PROBLEM DETAILS ▸
Every line in the data below from the one containing "left ankle: (101, 363)" down to the one containing "left shoulder: (48, 66)", both included, must be retyped exactly; no other line is to appear.

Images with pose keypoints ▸

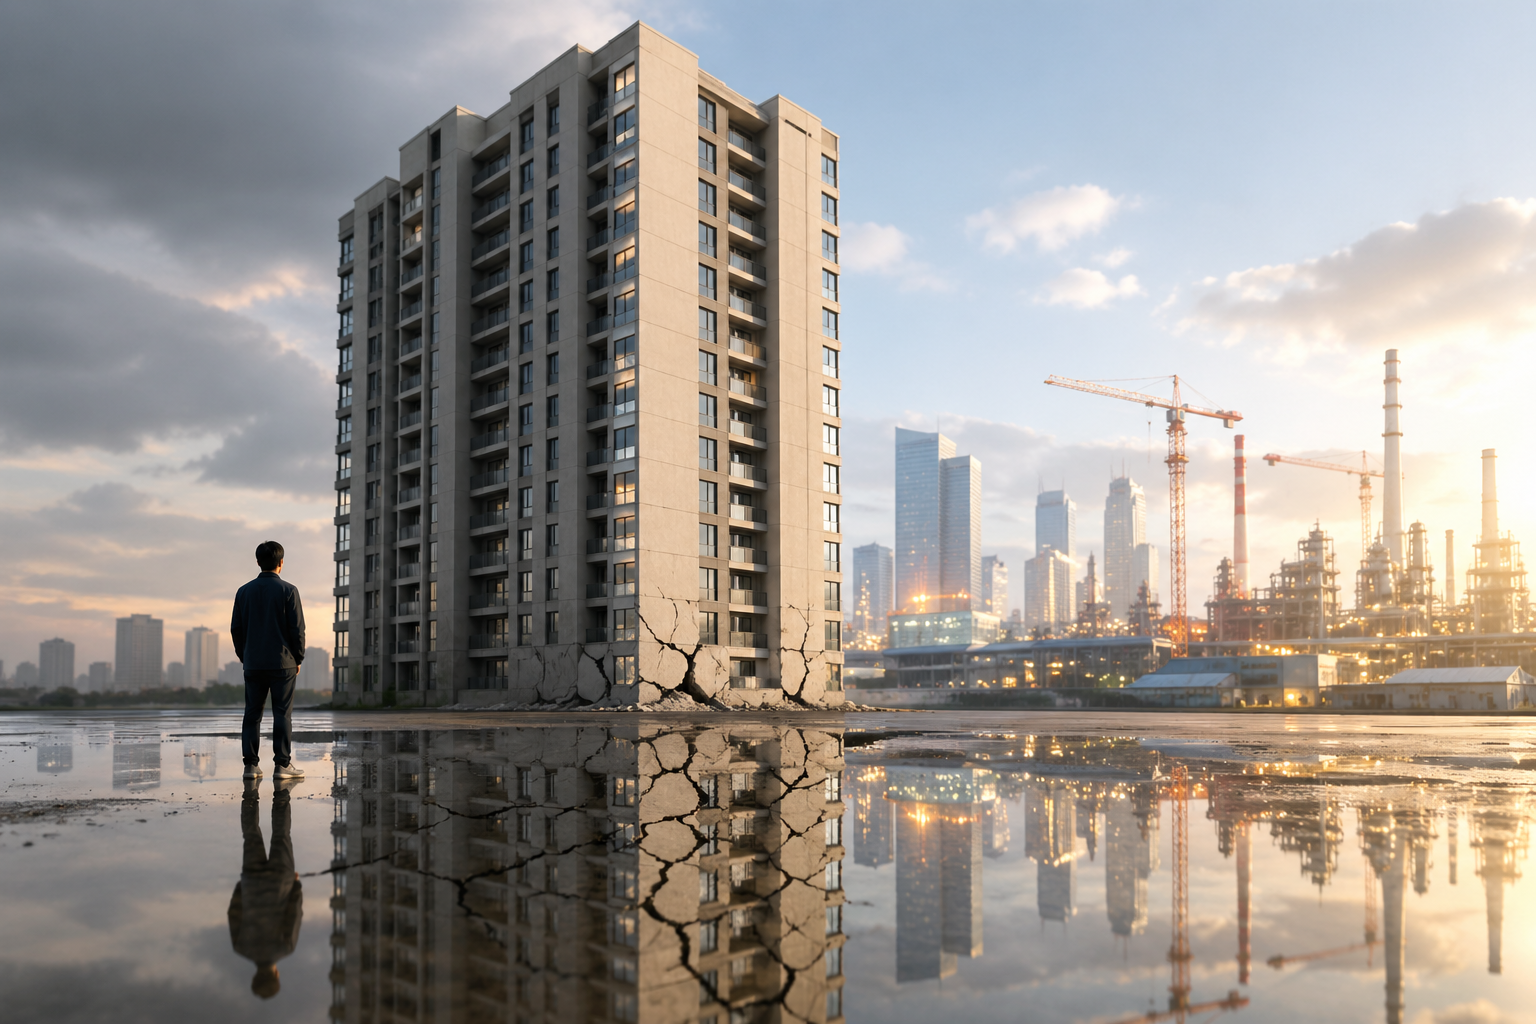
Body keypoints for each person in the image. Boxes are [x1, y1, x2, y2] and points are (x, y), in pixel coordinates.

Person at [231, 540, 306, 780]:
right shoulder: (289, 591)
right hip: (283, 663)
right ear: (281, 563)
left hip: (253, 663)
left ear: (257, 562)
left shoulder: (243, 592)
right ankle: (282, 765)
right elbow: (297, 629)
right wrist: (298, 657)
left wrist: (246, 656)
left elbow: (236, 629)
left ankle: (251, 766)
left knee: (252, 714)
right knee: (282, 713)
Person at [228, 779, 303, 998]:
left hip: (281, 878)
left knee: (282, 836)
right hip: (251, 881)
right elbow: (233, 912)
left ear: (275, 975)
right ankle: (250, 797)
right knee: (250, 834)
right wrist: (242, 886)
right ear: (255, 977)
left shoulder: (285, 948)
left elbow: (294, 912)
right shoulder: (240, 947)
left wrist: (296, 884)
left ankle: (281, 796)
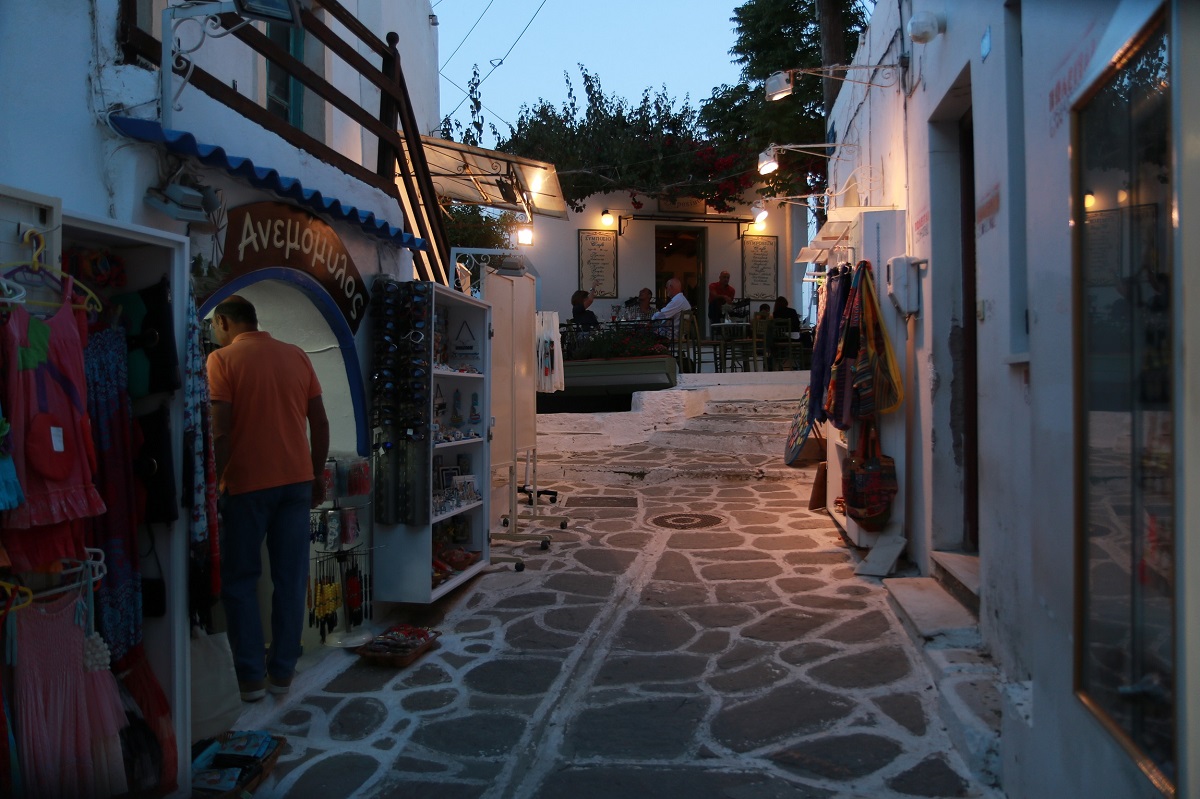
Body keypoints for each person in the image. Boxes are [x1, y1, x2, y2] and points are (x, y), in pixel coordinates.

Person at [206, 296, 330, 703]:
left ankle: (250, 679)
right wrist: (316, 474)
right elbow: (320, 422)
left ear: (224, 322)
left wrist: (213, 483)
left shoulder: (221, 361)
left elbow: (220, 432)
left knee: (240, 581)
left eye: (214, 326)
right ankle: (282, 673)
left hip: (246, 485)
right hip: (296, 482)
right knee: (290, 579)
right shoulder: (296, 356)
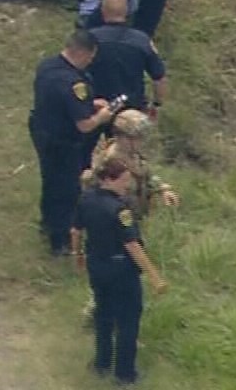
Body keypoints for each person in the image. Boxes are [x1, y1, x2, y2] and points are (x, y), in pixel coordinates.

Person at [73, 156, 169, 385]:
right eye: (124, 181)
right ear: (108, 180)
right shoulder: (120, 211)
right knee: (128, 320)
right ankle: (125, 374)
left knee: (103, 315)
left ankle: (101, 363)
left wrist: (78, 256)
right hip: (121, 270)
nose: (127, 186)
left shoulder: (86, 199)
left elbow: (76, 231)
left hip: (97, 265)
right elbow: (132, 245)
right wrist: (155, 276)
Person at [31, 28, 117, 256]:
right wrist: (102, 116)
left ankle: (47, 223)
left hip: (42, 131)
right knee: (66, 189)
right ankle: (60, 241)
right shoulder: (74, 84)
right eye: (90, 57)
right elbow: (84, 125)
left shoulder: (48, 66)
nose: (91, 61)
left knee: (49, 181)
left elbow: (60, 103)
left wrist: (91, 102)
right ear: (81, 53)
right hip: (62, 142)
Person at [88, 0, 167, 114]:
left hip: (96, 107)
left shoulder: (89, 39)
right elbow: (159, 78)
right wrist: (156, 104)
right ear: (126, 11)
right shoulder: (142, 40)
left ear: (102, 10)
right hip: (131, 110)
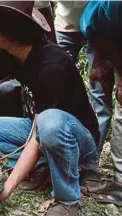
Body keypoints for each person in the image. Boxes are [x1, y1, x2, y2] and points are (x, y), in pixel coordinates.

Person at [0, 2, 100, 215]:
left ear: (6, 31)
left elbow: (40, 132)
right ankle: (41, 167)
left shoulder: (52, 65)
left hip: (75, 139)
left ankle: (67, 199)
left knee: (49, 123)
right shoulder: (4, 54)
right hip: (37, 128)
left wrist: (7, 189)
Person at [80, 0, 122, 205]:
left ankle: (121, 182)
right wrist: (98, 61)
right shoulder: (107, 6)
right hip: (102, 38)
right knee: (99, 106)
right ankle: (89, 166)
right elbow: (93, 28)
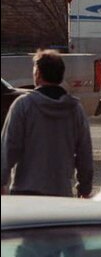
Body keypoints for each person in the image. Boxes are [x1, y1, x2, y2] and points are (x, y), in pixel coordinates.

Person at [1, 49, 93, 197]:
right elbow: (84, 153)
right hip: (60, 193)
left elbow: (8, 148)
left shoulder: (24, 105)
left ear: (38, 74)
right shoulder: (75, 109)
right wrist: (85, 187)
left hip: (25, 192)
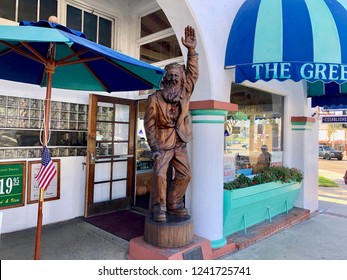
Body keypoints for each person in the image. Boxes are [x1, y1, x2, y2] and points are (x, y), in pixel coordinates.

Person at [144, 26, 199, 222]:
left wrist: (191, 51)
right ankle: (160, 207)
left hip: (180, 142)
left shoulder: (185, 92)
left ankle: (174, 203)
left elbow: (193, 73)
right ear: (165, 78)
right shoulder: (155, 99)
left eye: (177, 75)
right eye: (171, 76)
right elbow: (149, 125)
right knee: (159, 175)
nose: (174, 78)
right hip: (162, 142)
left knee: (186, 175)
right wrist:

SOLUTION FOR THIS PROBLEM ▸
left ankle: (101, 363)
left wrist: (78, 256)
right hip: (121, 270)
nose: (127, 186)
left shoulder: (86, 199)
left elbow: (76, 231)
left hip: (97, 265)
right elbow: (132, 245)
right wrist: (155, 276)
Person at [31, 28, 117, 256]:
right wrist: (102, 116)
left ankle: (47, 223)
left hip: (42, 131)
right knee: (66, 189)
right ankle: (60, 241)
right shoulder: (74, 84)
right eye: (90, 57)
right elbow: (84, 125)
left shoulder: (48, 66)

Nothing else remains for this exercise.